Today, Japanese companies are more likely to be seen as job creators than potential spies. According to a survey conducted by political scientists Nathan Jensen and Edmund Malesky, 61 percent of respondents said that Japanese investments are good for the U.S. economy, compared to 55 percent for generic foreign investment and only 33 percent for Chinese investment. That Japanese investment could be seen as no better or worse than foreign investment as a whole represents a marked change from American attitudes during the last Japanese investment boom.
Arthur Alexander conducted focus groups in 1994 and 1995, in which the prevailing sentiment seemed to be: “[Japan is] is out to get us, we bombed them and they’re getting us back.” When he redid the focus groups in 2001, the attendees were “aware that Japan was having hard times and can’t get out of recession,” and instead viewed China as the major economic threat.
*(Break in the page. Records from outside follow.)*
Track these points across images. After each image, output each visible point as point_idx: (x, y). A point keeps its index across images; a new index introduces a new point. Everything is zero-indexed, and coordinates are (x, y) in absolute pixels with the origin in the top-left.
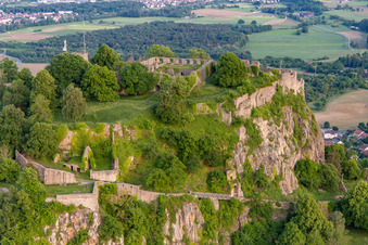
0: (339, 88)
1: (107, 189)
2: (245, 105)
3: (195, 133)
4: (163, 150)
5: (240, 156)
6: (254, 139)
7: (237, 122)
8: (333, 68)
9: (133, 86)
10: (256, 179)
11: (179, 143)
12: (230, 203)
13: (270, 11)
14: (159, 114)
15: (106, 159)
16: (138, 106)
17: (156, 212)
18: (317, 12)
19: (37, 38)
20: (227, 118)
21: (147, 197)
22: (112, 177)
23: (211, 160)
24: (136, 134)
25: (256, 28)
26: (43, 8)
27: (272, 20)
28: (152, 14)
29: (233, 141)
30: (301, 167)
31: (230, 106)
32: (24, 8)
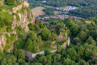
0: (34, 6)
2: (15, 10)
5: (15, 23)
6: (18, 18)
7: (13, 14)
8: (32, 1)
10: (19, 29)
12: (13, 35)
20: (11, 13)
29: (13, 19)
30: (30, 25)
31: (11, 10)
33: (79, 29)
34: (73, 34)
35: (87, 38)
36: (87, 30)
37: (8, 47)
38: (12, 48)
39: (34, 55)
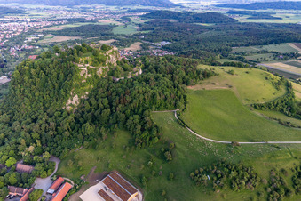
0: (133, 42)
1: (88, 67)
2: (107, 53)
3: (100, 58)
4: (95, 61)
5: (107, 61)
6: (109, 58)
7: (106, 56)
8: (132, 37)
9: (90, 50)
10: (110, 64)
11: (98, 59)
12: (106, 68)
13: (118, 21)
14: (94, 55)
15: (87, 62)
16: (91, 54)
18: (129, 21)
19: (59, 29)
21: (94, 68)
22: (88, 65)
23: (103, 62)
24: (91, 58)
25: (115, 26)
26: (58, 20)
27: (119, 23)
28: (88, 22)
29: (106, 59)
30: (117, 62)
32: (53, 20)
37: (104, 75)
38: (106, 75)
39: (118, 80)
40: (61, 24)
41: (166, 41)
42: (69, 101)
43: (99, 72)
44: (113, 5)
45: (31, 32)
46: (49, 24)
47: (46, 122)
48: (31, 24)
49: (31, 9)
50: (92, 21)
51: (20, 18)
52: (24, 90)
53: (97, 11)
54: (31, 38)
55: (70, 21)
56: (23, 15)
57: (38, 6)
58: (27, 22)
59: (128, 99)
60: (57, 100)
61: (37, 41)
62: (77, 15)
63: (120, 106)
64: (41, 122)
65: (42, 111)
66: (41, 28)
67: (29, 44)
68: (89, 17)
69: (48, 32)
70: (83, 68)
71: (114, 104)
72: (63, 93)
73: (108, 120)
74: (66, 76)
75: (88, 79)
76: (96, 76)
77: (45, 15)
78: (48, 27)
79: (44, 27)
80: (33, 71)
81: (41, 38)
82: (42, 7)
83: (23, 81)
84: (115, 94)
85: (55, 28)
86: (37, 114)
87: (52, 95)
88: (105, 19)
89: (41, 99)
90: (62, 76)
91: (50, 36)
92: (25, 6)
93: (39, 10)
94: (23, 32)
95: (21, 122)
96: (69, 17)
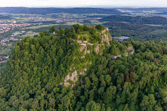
1: (87, 43)
3: (97, 36)
4: (92, 38)
5: (103, 39)
6: (104, 37)
7: (102, 34)
10: (105, 43)
11: (95, 37)
12: (102, 46)
13: (81, 23)
14: (91, 33)
15: (85, 40)
17: (93, 46)
18: (90, 23)
19: (37, 28)
20: (100, 34)
21: (92, 45)
22: (86, 42)
23: (99, 40)
24: (88, 36)
28: (58, 23)
29: (102, 37)
30: (110, 41)
31: (101, 32)
32: (32, 22)
33: (140, 45)
34: (136, 48)
35: (146, 50)
36: (145, 46)
37: (101, 52)
38: (102, 53)
39: (115, 57)
40: (38, 25)
41: (126, 36)
42: (68, 77)
43: (97, 50)
44: (76, 13)
45: (16, 29)
46: (29, 25)
47: (45, 98)
48: (16, 25)
49: (16, 16)
50: (61, 23)
51: (8, 21)
52: (23, 65)
53: (64, 17)
54: (16, 33)
55: (44, 23)
56: (11, 19)
57: (21, 14)
58: (13, 24)
59: (135, 75)
60: (55, 76)
61: (21, 35)
62: (49, 19)
63: (126, 84)
64: (40, 98)
65: (39, 87)
66: (23, 27)
67: (15, 37)
68: (58, 21)
69: (29, 30)
70: (83, 44)
71: (119, 81)
72: (63, 68)
73: (114, 100)
74: (65, 52)
75: (87, 56)
76: (94, 53)
77: (26, 19)
78: (29, 26)
79: (26, 27)
80: (33, 46)
81: (24, 34)
82: (24, 15)
83: (23, 56)
84: (117, 71)
85: (34, 27)
86: (35, 89)
87: (50, 70)
88: (71, 21)
89: (40, 74)
90: (61, 51)
91: (31, 32)
92: (12, 14)
93: (21, 16)
94: (11, 30)
95: (18, 97)
96: (43, 20)
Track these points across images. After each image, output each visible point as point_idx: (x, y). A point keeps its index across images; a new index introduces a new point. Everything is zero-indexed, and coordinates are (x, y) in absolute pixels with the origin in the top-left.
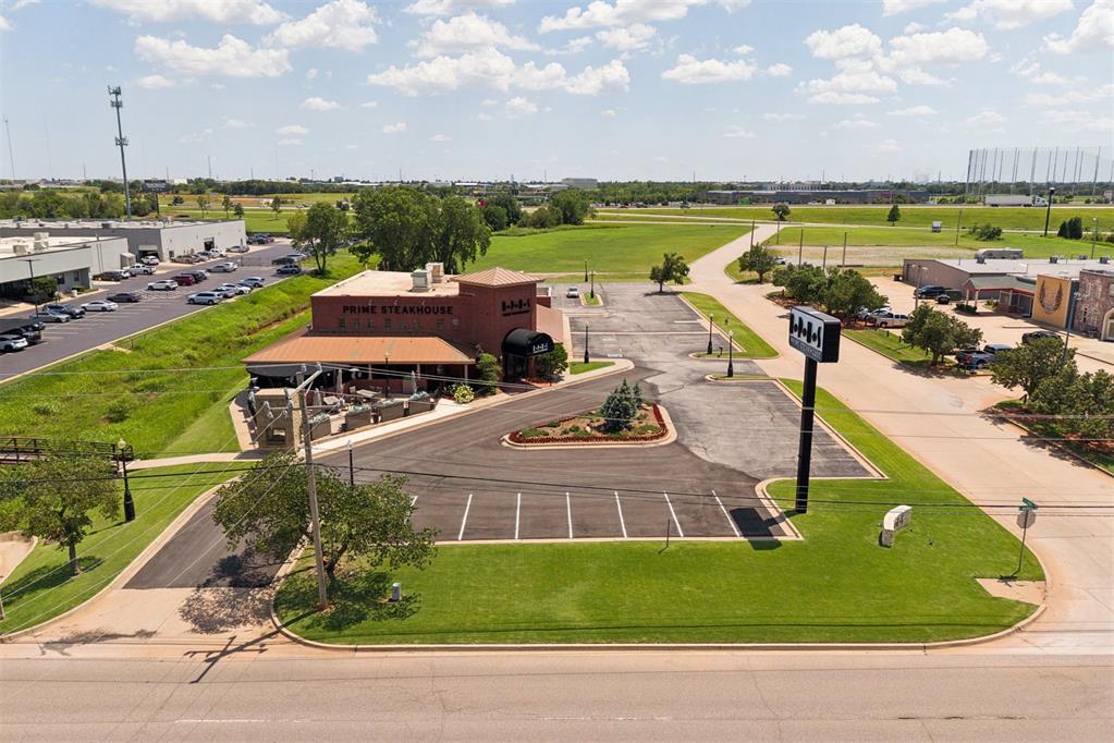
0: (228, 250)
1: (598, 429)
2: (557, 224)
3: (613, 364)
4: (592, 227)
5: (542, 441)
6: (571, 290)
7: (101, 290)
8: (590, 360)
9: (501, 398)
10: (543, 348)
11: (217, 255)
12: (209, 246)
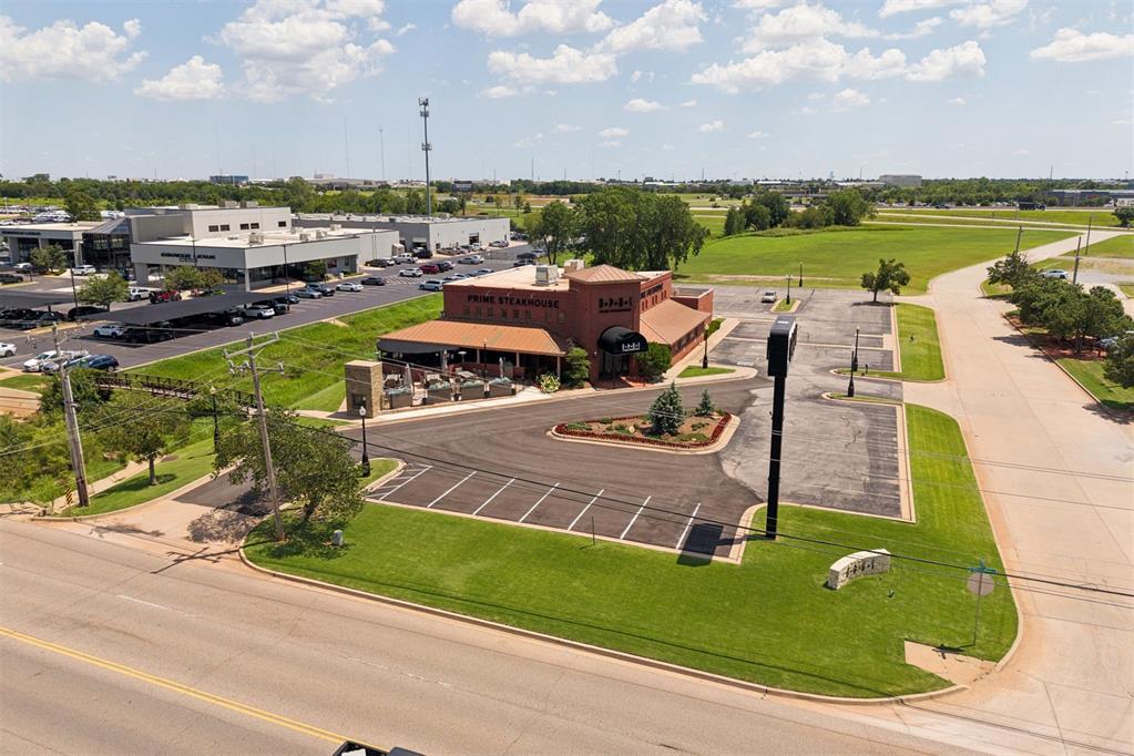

The face of Japanese investment in the United States has changed with American attitudes towards it. Today, Japanese car companies operate some 56 U.S. auto-manufacturing plants, according to the Organization for International Investment. And they’re perfectly happy to promote the number of jobs they sustain and partner with cities and states who compete for their investment. “[Japanese companies] have adapted and understand that employment is a big part of what any host government is looking for,” Milhaupt said. Japanese companies have become more sensitive to American politics, and so politicians and the public have become more welcoming to their investments. In a press conference in Tokyo announcing the Softbank takeover, Sprint CEO Dan Hesse said: “It could not be a better time to get this investment of capital.”